Wicklund found herself forced to take extraordinary measures to protect herself, sneaking away from her home and through the woods to reach a friend’s home; following circuitous routes to her clinic or the airport; carrying a gun, wearing a bulletproof vest, employing a security guard and guard dog. She did this in Minnesota and later in Bozeman, where she moved in 1993.

“I am always on guard,” she told the Washington Post. “If a car passes my house twice in an hour, I can tell you the make, model, license plate number and how many people are in it.”

These insane, violent “pro-lifers” – these lambs – were literally threatening her life and the life of her child every day. They did this in the name of Jesus Christ. One of them would shoot another abortion doctor in Kansas, George Tiller – who was later killed by a different violent pro-lifer in a separate shooting. Still another protester would be sentenced to federal prison for setting fire to Wicklund’s clinic in Bozeman.

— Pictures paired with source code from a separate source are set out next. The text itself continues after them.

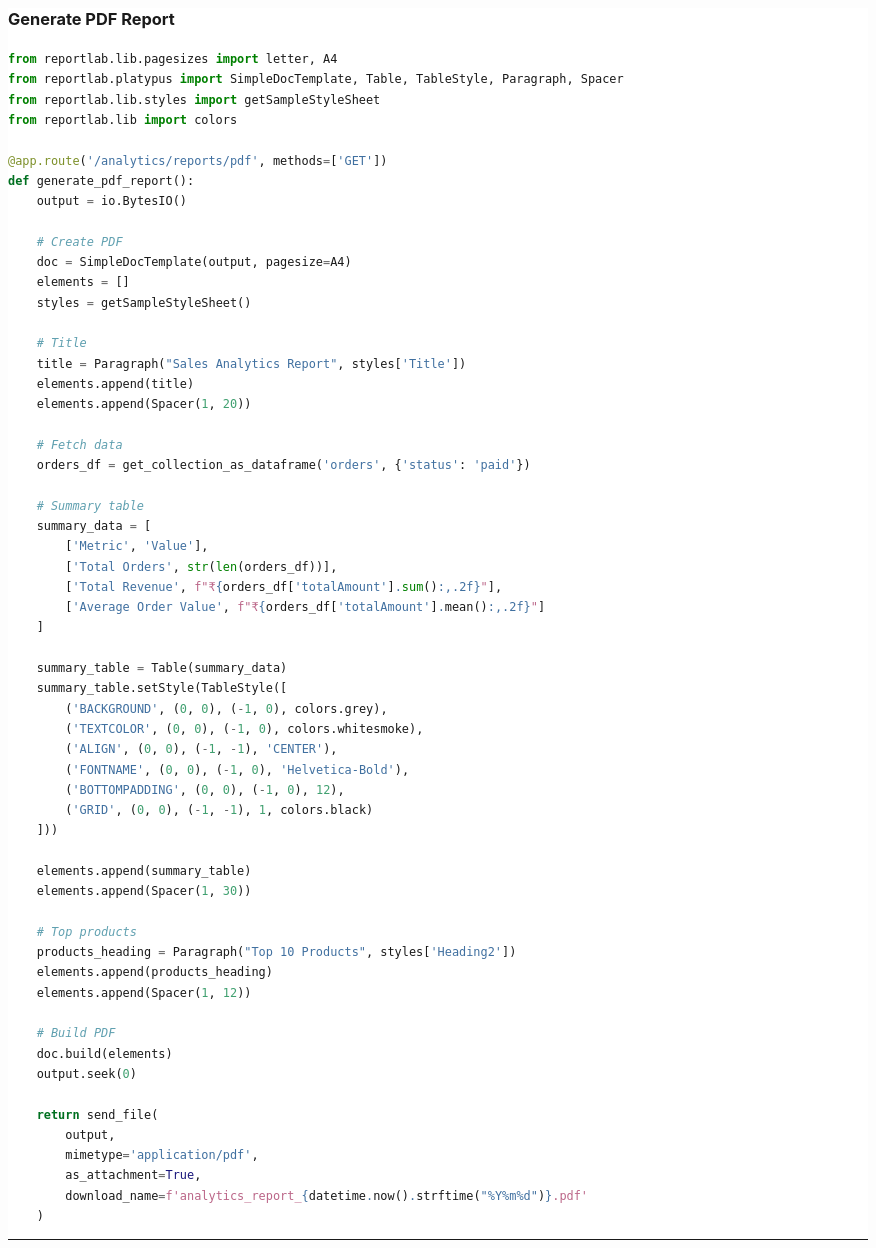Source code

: ### Generate PDF Report

```python
from reportlab.lib.pagesizes import letter, A4
from reportlab.platypus import SimpleDocTemplate, Table, TableStyle, Paragraph, Spacer
from reportlab.lib.styles import getSampleStyleSheet
from reportlab.lib import colors

@app.route('/analytics/reports/pdf', methods=['GET'])
def generate_pdf_report():
    output = io.BytesIO()
    
    # Create PDF
    doc = SimpleDocTemplate(output, pagesize=A4)
    elements = []
    styles = getSampleStyleSheet()
    
    # Title
    title = Paragraph("Sales Analytics Report", styles['Title'])
    elements.append(title)
    elements.append(Spacer(1, 20))
    
    # Fetch data
    orders_df = get_collection_as_dataframe('orders', {'status': 'paid'})
    
    # Summary table
    summary_data = [
        ['Metric', 'Value'],
        ['Total Orders', str(len(orders_df))],
        ['Total Revenue', f"₹{orders_df['totalAmount'].sum():,.2f}"],
        ['Average Order Value', f"₹{orders_df['totalAmount'].mean():,.2f}"]
    ]
    
    summary_table = Table(summary_data)
    summary_table.setStyle(TableStyle([
        ('BACKGROUND', (0, 0), (-1, 0), colors.grey),
        ('TEXTCOLOR', (0, 0), (-1, 0), colors.whitesmoke),
        ('ALIGN', (0, 0), (-1, -1), 'CENTER'),
        ('FONTNAME', (0, 0), (-1, 0), 'Helvetica-Bold'),
        ('BOTTOMPADDING', (0, 0), (-1, 0), 12),
        ('GRID', (0, 0), (-1, -1), 1, colors.black)
    ]))
    
    elements.append(summary_table)
    elements.append(Spacer(1, 30))
    
    # Top products
    products_heading = Paragraph("Top 10 Products", styles['Heading2'])
    elements.append(products_heading)
    elements.append(Spacer(1, 12))
    
    # Build PDF
    doc.build(elements)
    output.seek(0)
    
    return send_file(
        output,
        mimetype='application/pdf',
        as_attachment=True,
        download_name=f'analytics_report_{datetime.now().strftime("%Y%m%d")}.pdf'
    )
```

---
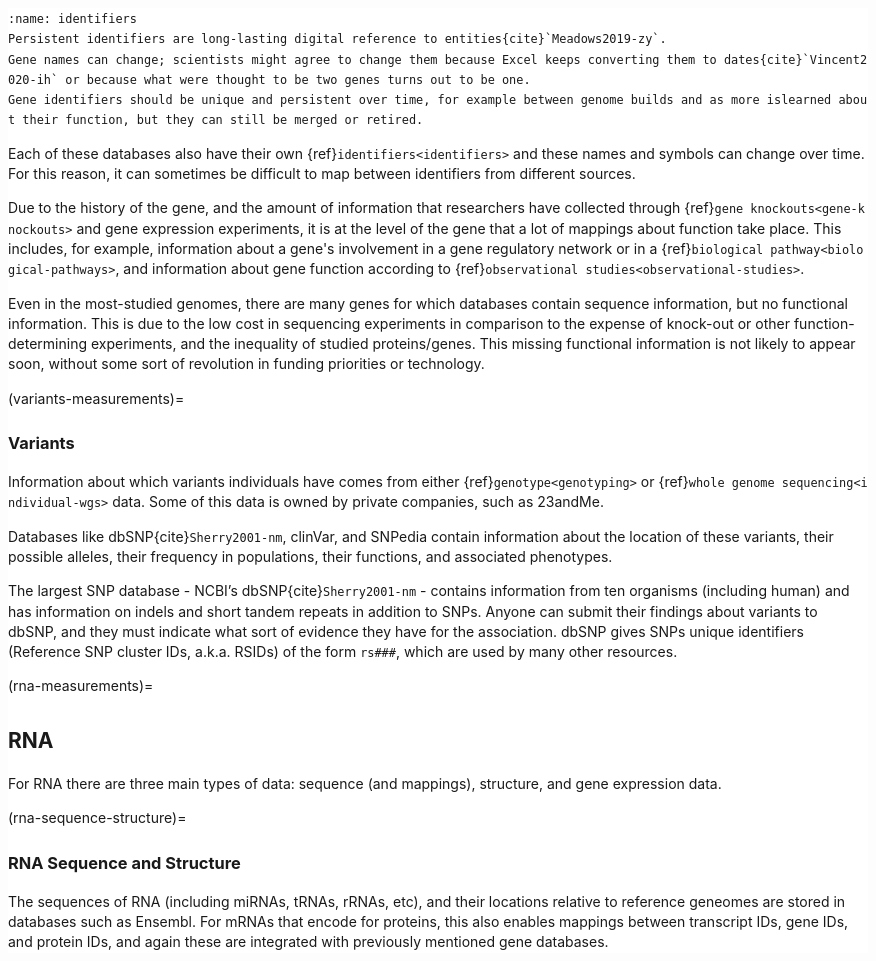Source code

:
 ```{margin} Persistent identifiers
:name: identifiers
Persistent identifiers are long-lasting digital reference to entities{cite}`Meadows2019-zy`. 
Gene names can change; scientists might agree to change them because Excel keeps converting them to dates{cite}`Vincent2020-ih` or because what were thought to be two genes turns out to be one.
Gene identifiers should be unique and persistent over time, for example between genome builds and as more islearned about their function, but they can still be merged or retired.
```

Each of these databases also have their own {ref}`identifiers<identifiers>` and these names and symbols can change over time. 
For this reason, it can sometimes be difficult to map between identifiers from different sources.

Due to the history of the gene, and the amount of information that researchers have collected through {ref}`gene knockouts<gene-knockouts>` and gene expression experiments, it is at the level of the gene that a lot of mappings about function take place.
This includes, for example, information about a gene's involvement in a gene regulatory network or in a {ref}`biological pathway<biological-pathways>`, and information about gene function according to {ref}`observational studies<observational-studies>`.

Even in the most-studied genomes, there are many genes for which databases contain sequence information, but no functional information.
This is due to the low cost in sequencing experiments in comparison to the expense of knock-out or other function-determining experiments, and the inequality of studied proteins/genes. 
This missing functional information is not likely to appear soon, without some sort of revolution in funding priorities or technology.

(variants-measurements)=
### Variants
Information about which variants individuals have comes from either {ref}`genotype<genotyping>` or {ref}`whole genome sequencing<individual-wgs>` data.
Some of this data is owned by private companies, such as 23andMe.

Databases like dbSNP{cite}`Sherry2001-nm`, clinVar, and SNPedia contain information about the location of these variants, their possible alleles, their frequency in populations, their functions, and associated phenotypes. 

The largest SNP database - NCBI’s dbSNP{cite}`Sherry2001-nm` - contains information from ten organisms (including human) and has information on indels and short tandem repeats in addition to SNPs. 
Anyone can submit their findings about variants to dbSNP, and they must indicate what sort of evidence they have for the association.
dbSNP gives SNPs unique identifiers (Reference SNP cluster IDs, a.k.a. RSIDs) of the form `rs###`, which are used by many other resources.


(rna-measurements)=
## RNA
For RNA there are three main types of data: sequence (and mappings), structure, and gene expression data.

(rna-sequence-structure)=
### RNA Sequence and Structure
The sequences of RNA (including miRNAs, tRNAs, rRNAs, etc), and their locations relative to reference geneomes are stored in databases such as Ensembl.
For mRNAs that encode for proteins, this also enables mappings between transcript IDs, gene IDs, and protein IDs, and again these are integrated with previously mentioned gene databases.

I was reminded of this recently for obvious reasons. Whatever happens with Roe, a disastrous rollback of civil rights for women seems imminent. And while Lambs of Christ-style zealots do not make up most of the significant minority of Americans who oppose Roe, the reality is that opposing abortion has been the nucleus for a whole suite of cultural issues aimed at eroding civil rights across the board.

If you doubt that, consider two nuggets from the response to the Roe leak. One came from Ben Shapiro, the smarmy conservative commentator, who spoke in favor of striking down the Obergefell decision, which legalized equal marriage rights.

Another came from white nationalist Peter Brimelow, who tweeted: “Next stop: Brown v. Board! (and Sullivan).”

In other words, some of the people celebrating the seeming end of Roe have a few other elements of modern society they’d like to undo as well, such as the desegregation of schools and freedom of the press.

Brimelow, you may recall, is the head of VDare, and has left a trail of repugnant bigotry in his wake. But he is not some outlier, way beyond the mainstream.

A few years ago, it emerged that Spokane’s Innovia Foundation had been funneling a local donor’s anonymous contributions to VDare; it stopped when the practice became embarrassingly public, though a former leader of the foundation had already been pressing the organization unsuccessfully to put a stop to the practice.

These days, the racist notions that fuel VDare, and that fueled the marchers in Charlottesville, Virginia, are available nightly on the Tucker Carlson show. Which is to say that Brimelow, and his desire to resegregate America, may represent the fringe, but the fringe isn’t as fringey as it was.

The head of the Lambs of Christ, Norman Weslin, helped inspire a network of violent action against abortion, evolving into Operation Rescue and other extreme movements that included believers in the “justifiable homicide theory” for abortion providers. He was often celebrated by more mainstream pro-lifers as being nonviolent.

Those who study American extremism have noted intersections between that network and white supremacists and anti-government patriot and militia groups – where the belief that “sodomites” should be murdered and Jewish globalists control the world may ride side by side with anti-abortion views.

The fight against abortion has always had these ugly contours, and the settled state of Roe has often been highly unsettled.

What comes next will not mean the end of abortion, nor will it be the end of these unsettled states. Access to abortion for the least powerful women in our society – the poorest, the youngest, the most trapped in their circumstances – seems likely to worsen, but it does not minimize the severity of that change to note that such access has been a problem even under Roe.

People like Susan Wicklund did what they could to remedy that, and they will again.